#### Work to complete
In the listing that follows, locate the line containing "left front paw: (752, 346)" and the line containing "right back paw: (851, 323)". Retype exactly those two lines and every line between them, and nothing more.

#### Exercise input

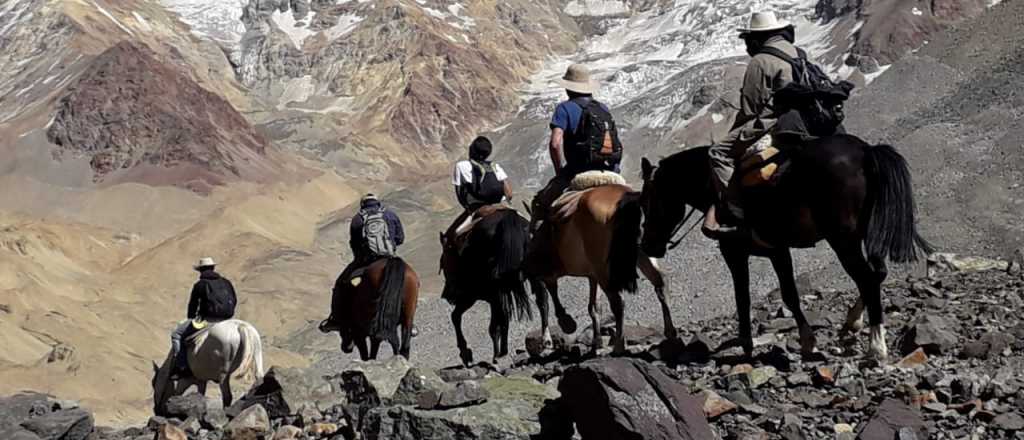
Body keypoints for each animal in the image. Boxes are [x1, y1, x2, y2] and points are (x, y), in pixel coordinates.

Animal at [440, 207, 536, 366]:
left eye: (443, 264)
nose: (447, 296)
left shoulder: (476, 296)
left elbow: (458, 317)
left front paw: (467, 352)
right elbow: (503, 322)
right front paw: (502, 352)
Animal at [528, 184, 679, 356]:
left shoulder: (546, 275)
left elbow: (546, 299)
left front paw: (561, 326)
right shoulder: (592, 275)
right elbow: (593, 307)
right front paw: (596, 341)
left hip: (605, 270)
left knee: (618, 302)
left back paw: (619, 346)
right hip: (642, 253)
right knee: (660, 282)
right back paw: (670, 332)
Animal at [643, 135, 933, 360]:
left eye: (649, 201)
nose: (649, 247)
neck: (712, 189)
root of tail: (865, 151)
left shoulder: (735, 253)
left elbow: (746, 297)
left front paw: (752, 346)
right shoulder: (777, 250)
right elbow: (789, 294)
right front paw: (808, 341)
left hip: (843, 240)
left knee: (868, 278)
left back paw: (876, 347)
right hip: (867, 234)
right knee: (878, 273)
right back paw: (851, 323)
---
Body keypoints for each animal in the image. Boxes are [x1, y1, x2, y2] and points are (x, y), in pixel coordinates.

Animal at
* * *
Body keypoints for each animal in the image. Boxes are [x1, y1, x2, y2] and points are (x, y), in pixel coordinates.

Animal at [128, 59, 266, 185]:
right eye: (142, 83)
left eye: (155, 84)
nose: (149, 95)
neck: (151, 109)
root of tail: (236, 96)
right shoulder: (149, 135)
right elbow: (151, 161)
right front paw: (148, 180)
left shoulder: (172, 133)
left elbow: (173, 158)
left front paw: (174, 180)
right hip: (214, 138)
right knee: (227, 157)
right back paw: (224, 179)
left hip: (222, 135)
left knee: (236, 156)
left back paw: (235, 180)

#### Your solution
left front paw: (752, 346)
right shoulder: (777, 250)
right elbow: (789, 294)
right front paw: (808, 341)
left hip: (843, 240)
left knee: (868, 278)
left back paw: (876, 347)
right hip: (867, 234)
right knee: (878, 273)
right back paw: (851, 323)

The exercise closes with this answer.